Conky Dotfiles is a mash up of various examples Corky from across the 'net. Therefore, out of respect, guilt, and a morbid fear of lawyers, I maintain a reasonably complete list of sources. Check out the references / sources below and you may find a few additional gems.

Conky

Conky is a light-weight system monitor for X Window that displays any information on your desktop. It is highly configurable as it is able to monitor literally any aspect of your system from hard-drive temperature through number of users logged in to currently played music song. Unlike system monitors that use high-level widget toolkits to render their information, Conky is drawn directly in an X window (typically the desktop). This allows it to consume relatively fewer system resources. Conky is highly configurable and is able to monitor many system variables including the status of the CPU, memory, swap space, disk storage, temperatures, processes, network interfaces, battery power, system messages, e-mail inboxes, and much more.

Installation of Conky

Installation of Conky is simple. Open up terminal and enter:

# install conky
sudo apt-get -y install conky-all

Starting Conky (or any program) at Login

Typically, you want Conky to automatically start at the boot. You start corky with the $HOME/.xsessionrc file with conky --pause=20 --config=/home/jeff/.conky/conkyrc, but for Gnome, find and open the Startup Applications GUI utility and use it to set Conky to start at the boot time.

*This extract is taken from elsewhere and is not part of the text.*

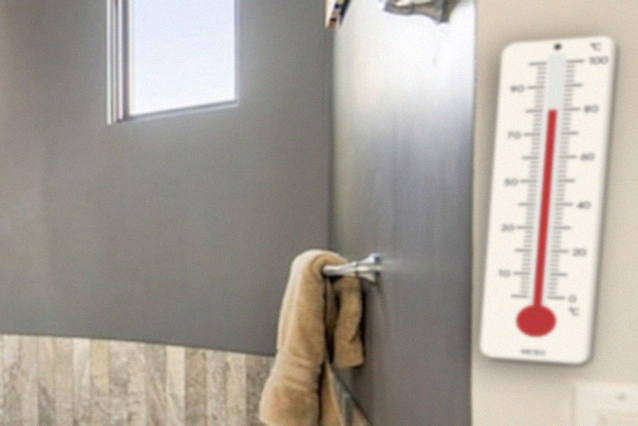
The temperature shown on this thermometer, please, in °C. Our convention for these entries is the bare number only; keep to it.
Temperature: 80
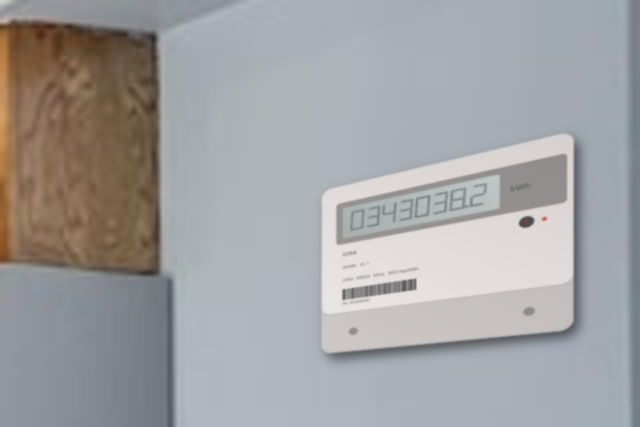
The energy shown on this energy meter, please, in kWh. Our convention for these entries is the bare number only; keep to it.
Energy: 343038.2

A potential alternative is to create a script via the gnome-session-properties utility, or equivalently, create the following file named ~/.config/autostart/conky.desktop:

[Desktop Entry]
Type=Application
Exec=conky --pause=20 --config=/home/jeff/.conky/conkyrc
Hidden=false
NoDisplay=false
X-GNOME-Autostart-enabled=true
Name[en_US]=Conky
Name=Conky
Comment[en_US]=Conky system monitor for the X Window Syste
Comment=Conky system monitor for the X Window System

Debugging Conky

To launch Conky from the commandline, using your resource file, you do the following

# launch conky using your $HOME directory conky resource file
conky

# launch conky using another resource file
conky -c /home/jeff/.conky/src/conky-test

By default, Conky monitors the eth0 & wlan0 network interface, but there’s a good chance that your network interface uses a different name. Obtain your network interface name and then replace the eth0 & wlan0 values. You can get your network interface via this command:

# list network interfaces that are up & working
$ ip address | grep '^[0-9]' | grep 'state UP'
2: eno1: <BROADCAST,MULTICAST,UP,LOWER_UP> mtu 1500 qdisc fq_codel state UP group default qlen 1000
4: wlx94dbc95110ca: <BROADCAST,MULTICAST,UP,LOWER_UP> mtu 1500 qdisc mq state UP group default qlen 1000

Make updates to the ~/.conkyrc file as required.

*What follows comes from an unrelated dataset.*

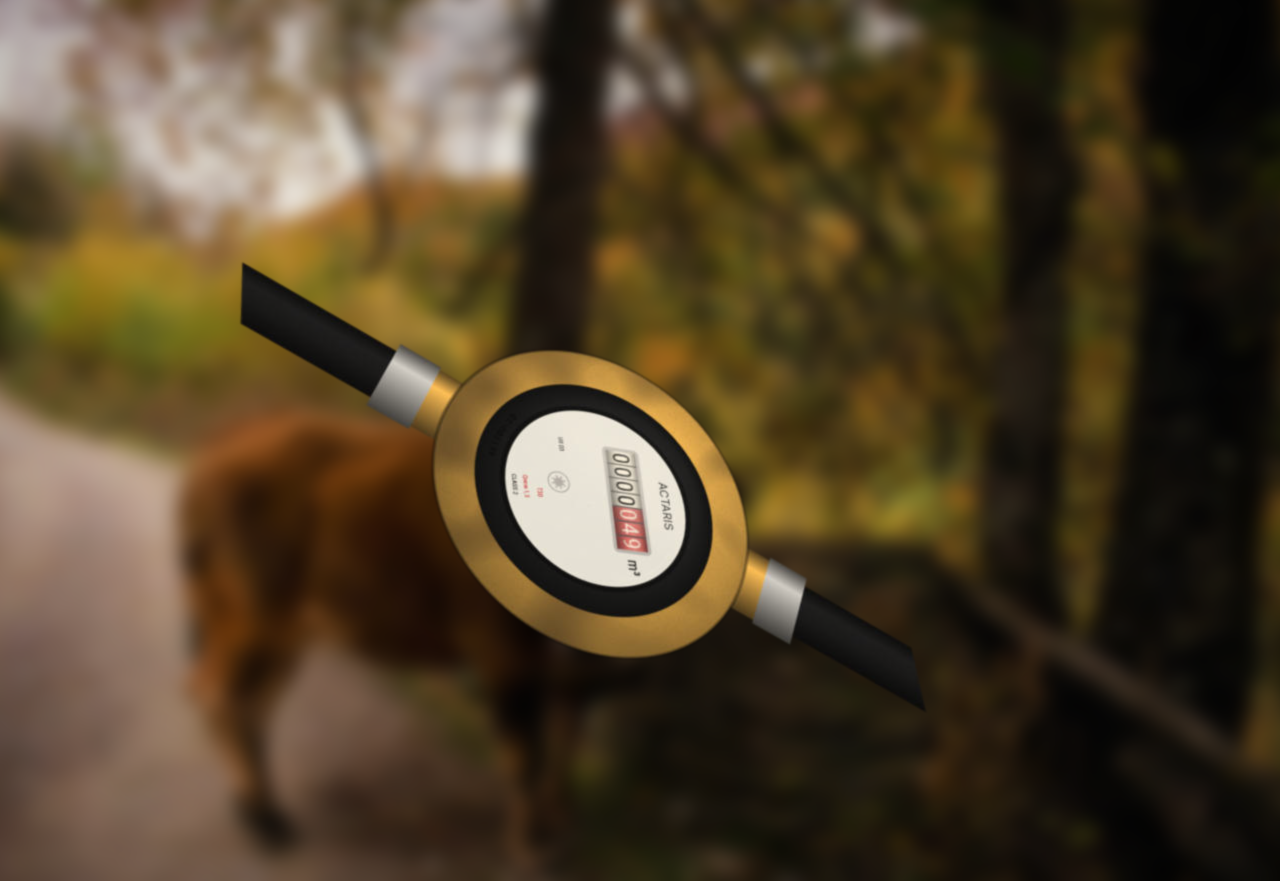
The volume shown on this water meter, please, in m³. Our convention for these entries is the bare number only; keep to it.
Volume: 0.049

An easy way to force Conky to reload your ~/.conkyrc resource file is to us the command killall -SIGUSR1 conky. This saves you the trouble of having to kill and then restart.

**NOTE:**I also discovered that while conky is running and your concurrently editing the .conkyrc file in vi, saving the file appears to cause conky to restart and read the new .conkyrc … nice.